Different unidirectional and bidirectional systems for transmitting data between base stations and nodes are known, such as DECT (DECT=Digital Enhanced Cordless Telecommunications) and RFID (RFID=Radio-Frequency Identification). It is typical for these systems that the base station specifies a reference frequency and a reference time with which the participants synchronize. In RFID systems, for example, the reader specifies a time window following immediately after its emission, within which the RFID transponders arbitrary select a time for the response. The specified time interval is additionally divided into timeslots of equal length. This is called a slotted aloha protocol. In DECT, however, time slots are provided within a fixed grid. Here, the base station allocates an exact timeslot to a participant that he may use for communication. Due to the inaccuracy by the quartz tolerance, a buffer time is provided between the timeslots so that the telegrams do not overlap.
DE 10 2011 082 098 B4 describes a battery-operated stationary transmitter arrangement and a method for transmitting a sensor data packet where the sensor data packet is divided into several data packets that are smaller than the actual information that is to be transmitted (telegram splitting). Here, telegrams are divided into several partial packets. Such a partial packet is referred to as hop. In one hop, several information symbols are transmitted.

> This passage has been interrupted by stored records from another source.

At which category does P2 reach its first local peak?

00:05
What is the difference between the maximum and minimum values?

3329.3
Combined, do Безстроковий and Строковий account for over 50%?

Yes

The hops are transmitted on one frequency or distributed across several frequencies (frequency hopping). In between the hops are breaks where no transmission takes place.
Since not only the transmission of data but also the reception of the same entails comparatively high energy consumption, the same system can also be used for the reverse case where data are transmitted from the base station to the node. In this scenario, the energy consumption of the nodes is also to be kept low since the nodes possibly have no constant current supply but practice energy harvesting where the nodes draw energy from the environment (e.g. temperature differences, sunlight, electromagnetic waves etc.) or, as in DE 10 2011 082 098 B4 for transmitting, a battery is available accordingly for receiving which cannot provide the current for the receiver over a sufficiently long time period.

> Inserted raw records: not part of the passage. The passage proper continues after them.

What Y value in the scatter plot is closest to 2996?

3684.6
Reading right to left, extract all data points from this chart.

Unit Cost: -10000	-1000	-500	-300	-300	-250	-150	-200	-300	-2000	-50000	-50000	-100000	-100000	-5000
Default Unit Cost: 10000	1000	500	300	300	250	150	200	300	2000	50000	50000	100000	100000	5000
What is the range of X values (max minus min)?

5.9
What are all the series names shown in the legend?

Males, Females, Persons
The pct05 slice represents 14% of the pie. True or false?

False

Apart from energy consumption, costs are also a significant criterion when designing a receiving node. Due to that, mostly very simple radio chips (receiver or transceiver) that have low acquisition costs and can operate in an energy-efficient manner can be found on these nodes. However, due to their simple structure, these radio chips lack the ability of determining detailed information on the quality of the channel or the received data. Also, such radio chips offer no option of providing the information necessitated for calculation to another chip. Additionally, the exact channel analysis in an external controller would also cause significant energy consumption. Normally, these cost-effective receiver chips provide an already demodulated digital bit sequence at their output (=decided bits).